-------- SOURCE INFORMATION

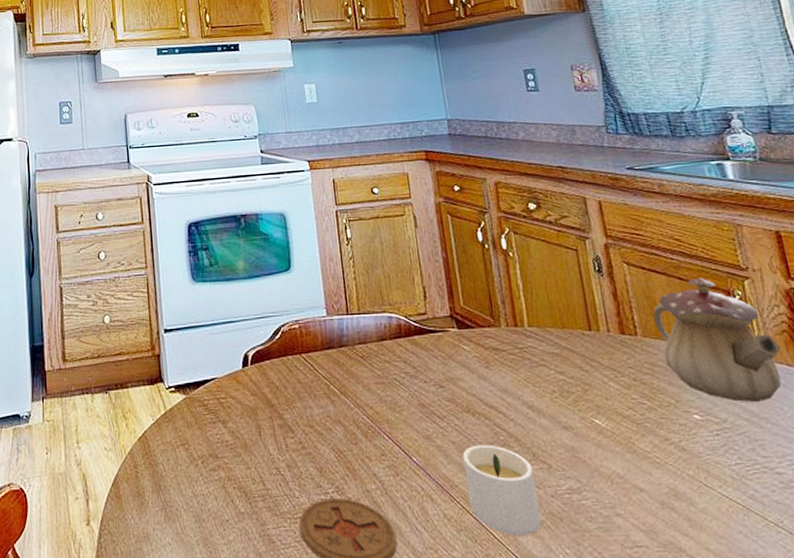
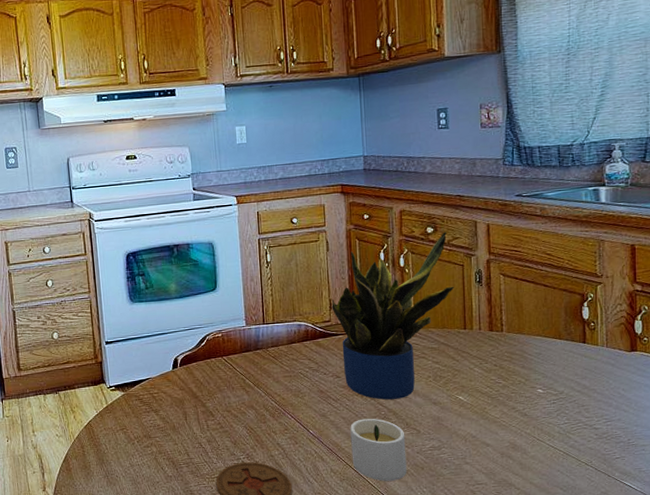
potted plant: none [426,208,571,420] -> present [331,231,455,400]
teapot: present [653,277,782,402] -> none [519,284,617,378]

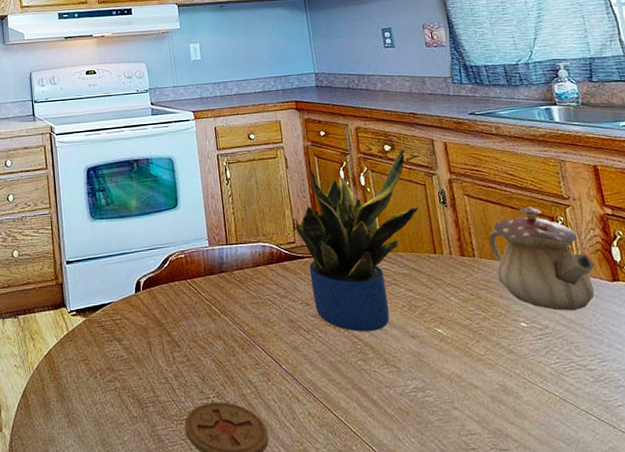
candle: present [350,418,407,481] -> none [325,352,392,428]
teapot: none [519,284,617,378] -> present [489,206,596,311]

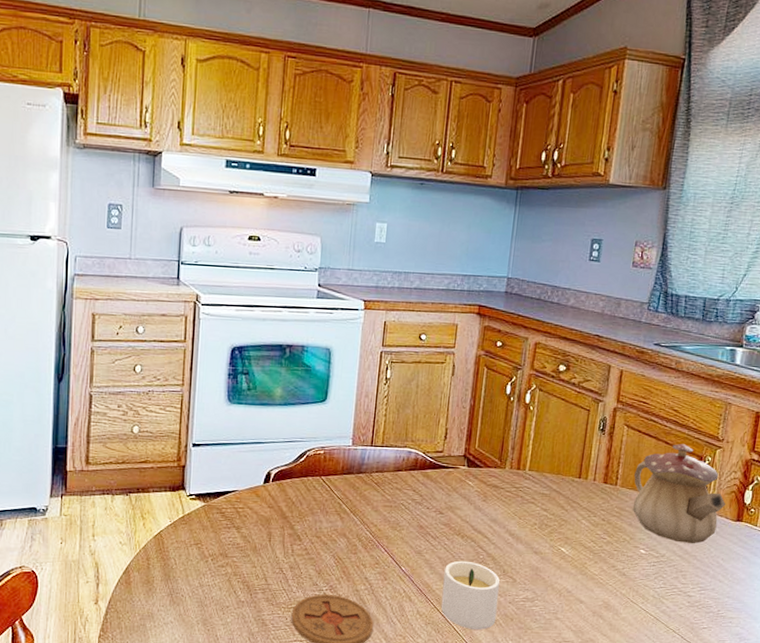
potted plant: present [295,149,419,332] -> none [446,371,579,544]
candle: none [325,352,392,428] -> present [440,560,500,630]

----------------

If a picture falls within the span, leave it out, and reproduce exactly the lines from the one containing "teapot: present [653,277,782,402]" through the end of the material, and no others.

teapot: present [653,277,782,402] -> none [519,284,617,378]

candle: present [350,418,407,481] -> none [325,352,392,428]
teapot: none [519,284,617,378] -> present [489,206,596,311]

potted plant: present [295,149,419,332] -> none [446,371,579,544]
candle: none [325,352,392,428] -> present [440,560,500,630]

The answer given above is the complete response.